Boza, Mısır ve Kuzey Afrika
sahilleriyle Akdenizli tüccar gemiciler aracılığıyla batıya, Hazar Denizi güneyinden
doğuya, Asya içlerine ve Çin’e; İran ve Afganistan’a, Kafkaslar’dan kuzeye,
Volga havzasına doğru geniş bir coğrafyaya yayılır.

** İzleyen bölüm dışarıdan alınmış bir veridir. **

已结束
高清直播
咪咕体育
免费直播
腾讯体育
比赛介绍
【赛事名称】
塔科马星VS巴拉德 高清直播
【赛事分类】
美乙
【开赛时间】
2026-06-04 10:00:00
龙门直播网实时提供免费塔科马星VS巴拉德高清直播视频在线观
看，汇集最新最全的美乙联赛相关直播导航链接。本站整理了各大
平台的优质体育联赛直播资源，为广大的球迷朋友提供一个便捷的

İbn Battuta isimli Arap gezgini, 14. yüzyıl başlarında yazdığı seyahatnamesinde
Türklerin bulunduğu Deşt-i Kıpçak bölgesini anlatırken Türklerin içtiği bir
şıra olan bozayı anlatmaktadır.
“Tattığında ekşilik hissettiğim için hemen bıraktım. Yemekten çıktığım
zaman bunun ne olduğunu araştırdım, anlattılar; Duki (düğ = ince bulgur)
tanelerinden yapılan bir nebizdir bu. Onlar Hanefi mezhebindendir ve nebiz
onlar nezdinde helaldir. Buralılar dukiden yapılmış bu nebize buza (boza) adını
veriyorlar.”
Evliya Çelebi 17. yüzyıl ortalarında İstanbul’da 300’den fazla bozacı
dükkânının bulunduğunu, bu dükkânlarda 1100 kadar bozacının çalıştığını
aktarmıştır. Osmanlı’da fazla mayalandırılarak, içine afyon katılan
bozahanelerin, 19.yüzyıla doğru ortadan kalktığı biliniyor.
Selçuklular zamanında Boza’ya Bekni
adı verilmiştir. O dönemde Bozanın darı, buğday, mısır, pirinç veya arpadan
yapıldığı, olgunlaşması için testide korunduğu bilinmektedir.
Kaşgarlı Mahmut’un Divan-ı Lugati’t Türk adlı eserinde (1074), Karahanlılar’ın
darıdan Boza elde ettikleri ve bu içeceğe “Buhoun” dedikleri belirtilir. Aynı
eserde bu içeceğin Arapça karşılığı ise “mizr” olarak geçer. 1436 yılında
Venedikli seyyah Giosaphat Barbaro tarafından Rusya’nın Rjasan şehrindeki
Türkler’in Boza içtikleri ve bu içeceğe “bossoi” dedikleri kaydedilmiştir. Rus
askeri F.S. Efromov, 1755 yılında Buhara Özbekleri’nin Boza’yı sarı buğdaydan
yaptıklarını belirtmiştir. Alman seyyah C. Niebuhr ise 1701-1767 tarihleri
arasında yaptığı seyahatlerde Boza’nın Kahire, Basra ve Doğu Anadolu’da
tüketildiğini görmüştür.
Günümüzde Boza, dünyada Türkler’in yaşadıkları ya da Türkler’in egemenliğinde bulunmuş
ülkelerde “Boza” veya Boza’ya çok yakın isimlerle anılır ve içilir.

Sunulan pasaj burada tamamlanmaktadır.